Cuenta también que, debido al fanatismo religioso de antaño, “el miércoles de ceniza todo el mundo recupera su juicio para recordar que el primer hombre fue de tierra, que nosotros somos de ídem, y que más tarde o más temprano nos hemos de convertir en puro ídem. A la llamada de la campana de las iglesias los más furiosos carnavalistas entran al templo y se hincan ante el sacerdote que les estampa en la frente una hermosa cruz de ceniza. La respetable matrona que ha pasado cincuenta carnavales creería, si no llevara la ceniza en la frente, que el diablo se le introduciría en el corazón”.

El mismo autor, en “Lima. Apuntes históricos, descriptivos y de costumbres” (París, Librería Firmin Didot, 1867, página 161), afirma que  “Aunque son varios los modos de refrescarse en carnaval, tres pueden considerarse como principales: la catarata, el jeringatorio y la proyección”.
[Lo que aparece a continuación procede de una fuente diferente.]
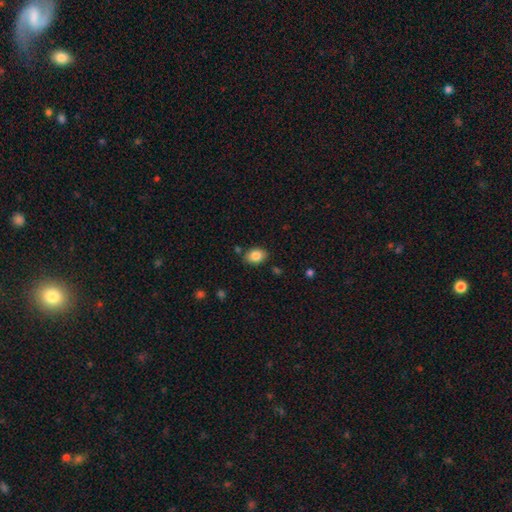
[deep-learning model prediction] Q: Smooth or featured?
A: smooth (85%); runner-up: star or artifact (8%)
Q: How rounded?
A: in between (72%); runner-up: round (27%)
Q: Merging?
A: none (83%); runner-up: minor disturbance (11%)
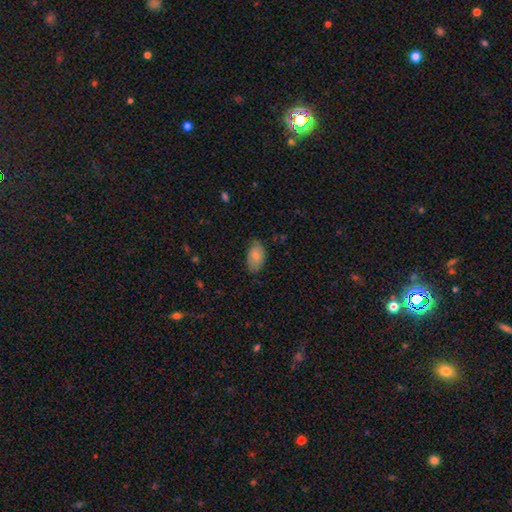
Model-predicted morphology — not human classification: Smooth or featured? smooth (79%)
How rounded? in between (93%)
Merging? none (69%)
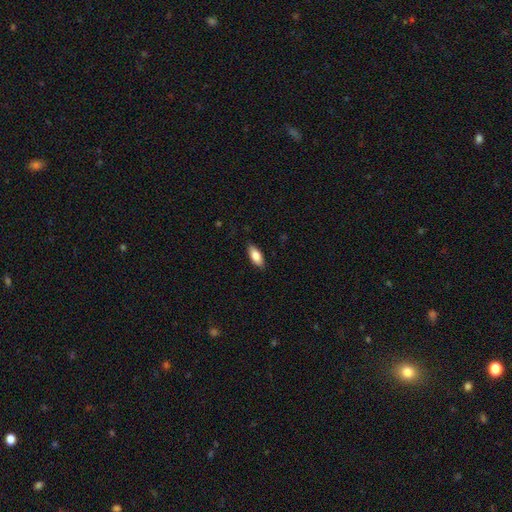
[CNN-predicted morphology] Smooth or featured? smooth (83%)
How rounded? in between (84%)
Merging? none (86%)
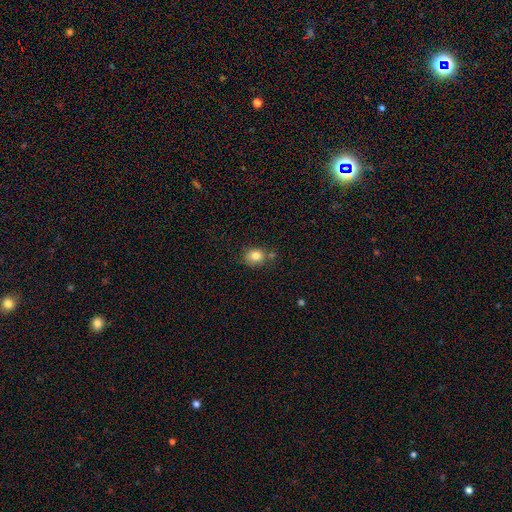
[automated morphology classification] Smooth or featured? Predicted: smooth (p=0.82). How rounded? Predicted: round (p=0.62). Merging? Predicted: none (p=0.67).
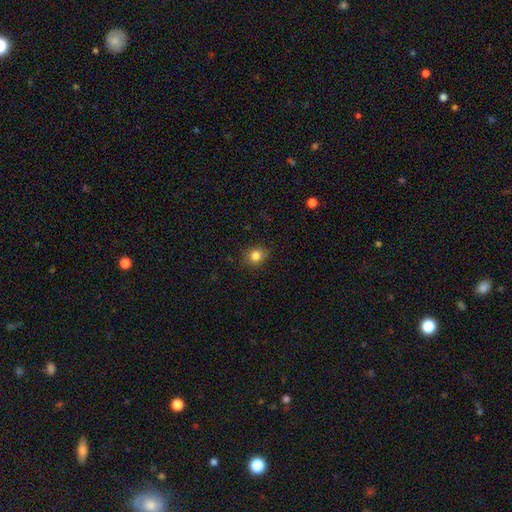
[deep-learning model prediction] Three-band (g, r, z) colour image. It shows a smooth galaxy with no disk features (83%) that is round (78%). Merging: none (83%).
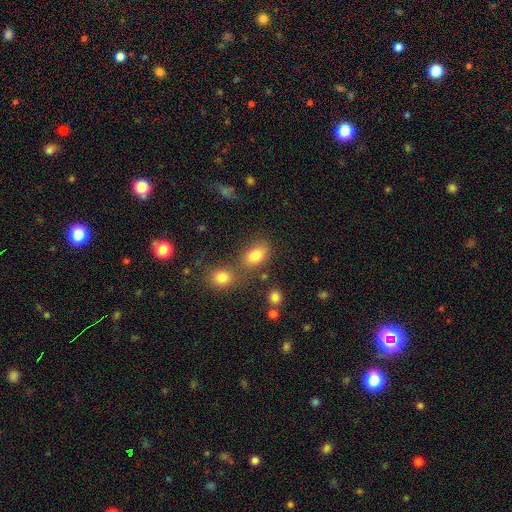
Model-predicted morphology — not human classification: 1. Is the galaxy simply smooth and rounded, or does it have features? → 81% smooth, 11% star or artifact, 8% featured or disk.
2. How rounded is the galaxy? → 83% in between, 15% round, 2% cigar-shaped.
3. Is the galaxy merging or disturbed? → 57% none, 23% merger, 14% minor disturbance, 6% major disturbance.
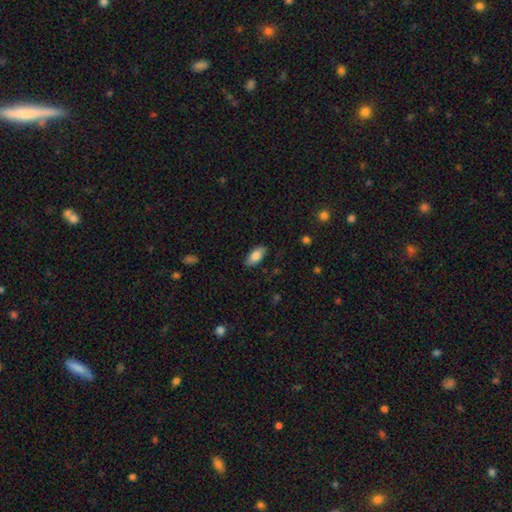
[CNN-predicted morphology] A smooth galaxy with no disk features (82%) that is in between round and cigar-shaped (90%).

Vote fractions:
- Smooth or featured? smooth: 82% / featured or disk: 12% / star or artifact: 6%
- How rounded? in between: 90% / cigar-shaped: 8% / round: 2%
- Merging? none: 85% / minor disturbance: 11% / major disturbance: 2% / merger: 1%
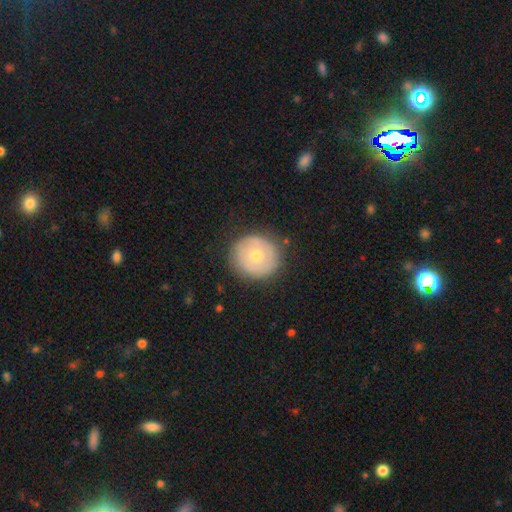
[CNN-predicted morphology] smooth 58%, featured or disk 35%, star or artifact 7%. Down the decision tree: how rounded — round (92%); merging — none (87%).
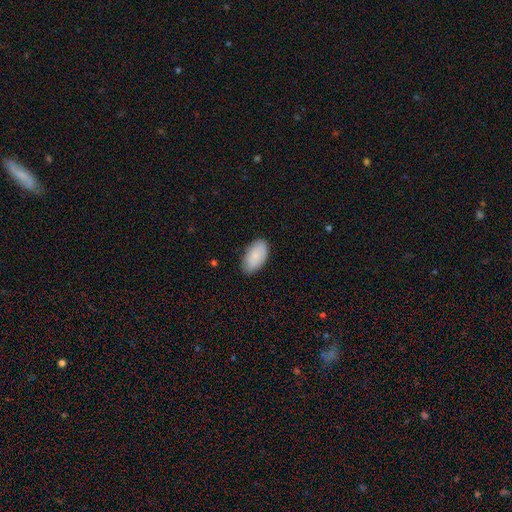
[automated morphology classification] type=smooth (85%); roundness=in between (95%); merging=none (82%).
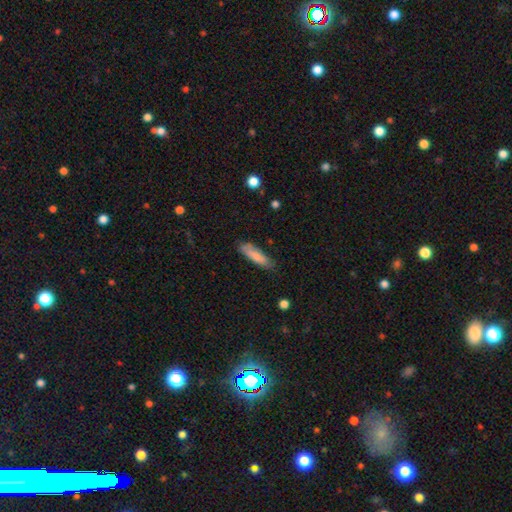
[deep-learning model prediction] Smooth or featured? smooth (83%)
How rounded? cigar-shaped (62%)
Merging? none (77%)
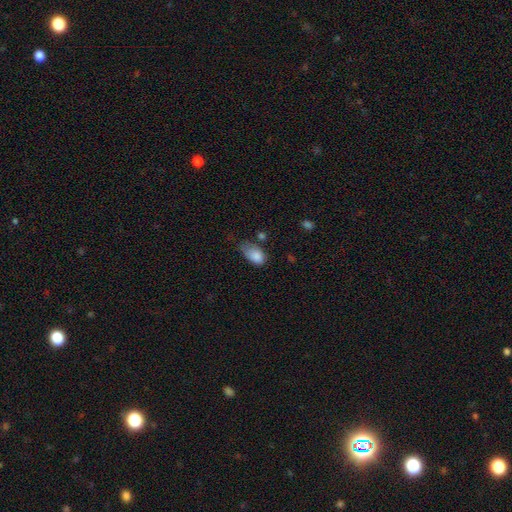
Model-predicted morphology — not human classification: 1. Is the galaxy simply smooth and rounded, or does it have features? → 84% smooth, 8% featured or disk, 8% star or artifact.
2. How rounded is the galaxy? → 88% in between, 10% round, 2% cigar-shaped.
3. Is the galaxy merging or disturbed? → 43% minor disturbance, 31% none, 21% major disturbance, 6% merger.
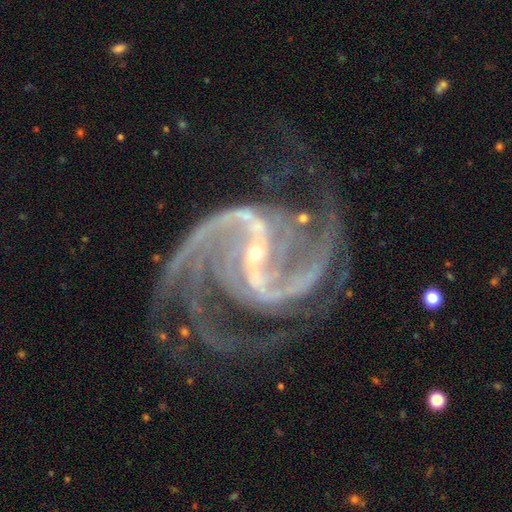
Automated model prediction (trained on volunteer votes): featured or disk 94%, star or artifact 5%, smooth 2%. Down the decision tree: edge-on disk — no (98%); bar — strong (63%); spiral arms — yes (99%); spiral arm count — 2 (56%); spiral winding — medium (59%); bulge size — small (85%); merging — none (63%).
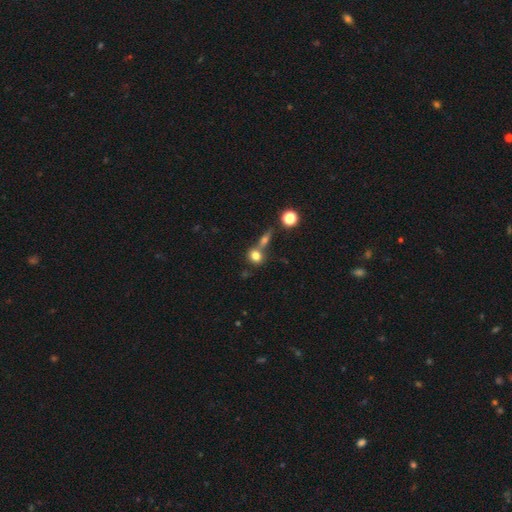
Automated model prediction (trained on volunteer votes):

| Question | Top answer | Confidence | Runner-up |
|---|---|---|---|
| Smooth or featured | smooth | 77% | star or artifact (12%) |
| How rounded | round | 67% | in between (30%) |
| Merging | none | 48% | merger (39%) |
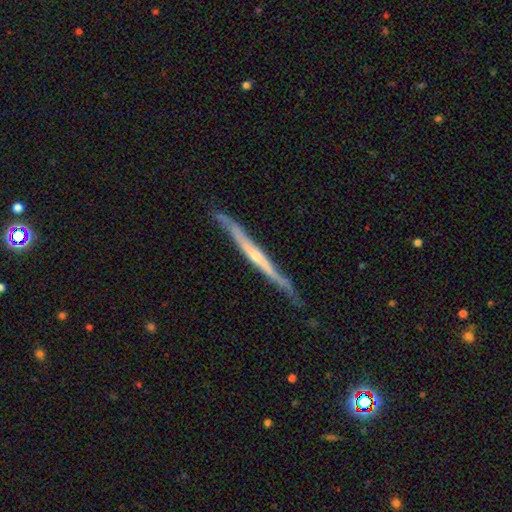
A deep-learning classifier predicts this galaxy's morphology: Smooth or featured: featured or disk — 78% (smooth — 16%)
Edge-on disk: yes — 97% (no — 3%)
Edge-on bulge: rounded — 49% (none — 45%)
Merging: none — 83% (minor disturbance — 13%)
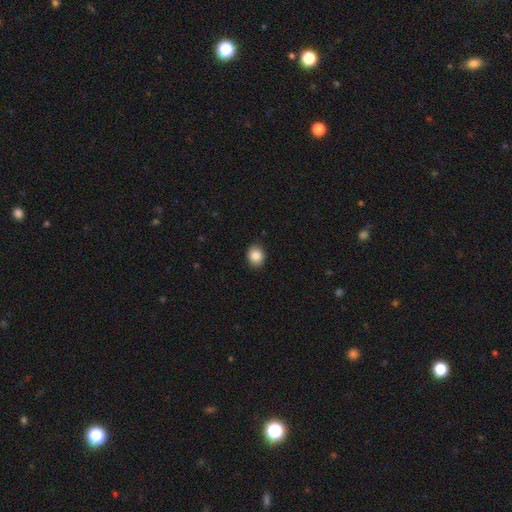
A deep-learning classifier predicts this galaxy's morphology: The model was most divided on "how rounded": round: 59%, in between: 40%, cigar-shaped: 1%. More confident: merging — none (90%); smooth or featured — smooth (88%).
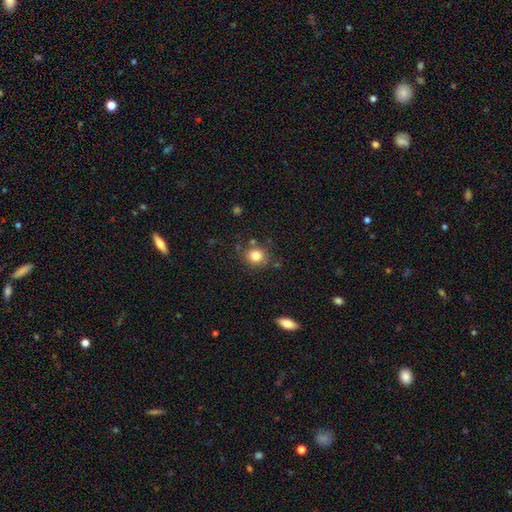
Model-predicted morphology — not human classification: Smooth or featured? Predicted: smooth (p=0.81). How rounded? Predicted: round (p=0.83). Merging? Predicted: none (p=0.78).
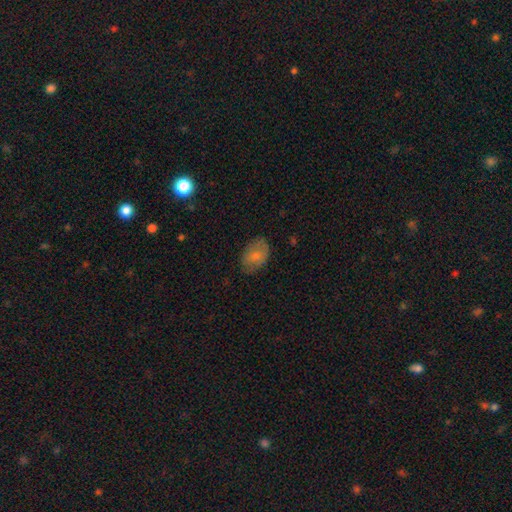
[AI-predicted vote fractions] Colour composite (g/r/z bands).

Para el jeringatorio se empleaban “enormes jeringas de lata”, con las que “lanzan el agua a los balcones”. La proyección la hacían cuando “salen a caballo o a pie cargando canastillos con cascarones de huevos llenos de agua de olor, de harina o de confites menudos. Este último sistema de juego tiene la ventaja de romper los vidrios de los balcones, y si los huevos son arrojados por brazos vigorosos suelen tapar el ojo de una señorita o dejarle en cualquiera otra parte de la cara un agradable recuerdo del carnaval”. Y en el caso de la catarata consistía en el vaciado de un recipiente lleno de agua, desde un balcón, sobre una persona ubicada bajo éste.

El Dr. Fuentes nos ofrece tres bellos grabados que representan esas tres antiguas (y salvajes) formas de jugar al carnaval, en el Perú, que reproducimos en esta nota.

El carnaval, fuera de los desmanes que produjo y que combatían fuertemente personas de tanta calidad como los autores citados, pudo haberse controlado y encaminado a una diversión inofensiva en la que la población, en masa, manifestara su desbordante alegría.

Algunos gobernantes, como don Augusto B. Leguía, trataron de hacerlo, al establecer los “corsos” de carnaval y promover los bailes de máscaras y disfraces.

Lamentablemente el populacho nunca pudo ser controlado y debido a los excesos cometidos por éste se decidió suprimir los feriados mencionados, enviando, prácticamente, a la tumba, a una fiesta que pudo haber sido el summum de la alegría en Lima y el resto del Perú.

(Publicado en «Voces», Revista Cultural de Lima, año 11, N° 40, Lima, 2010, páginas 100-101).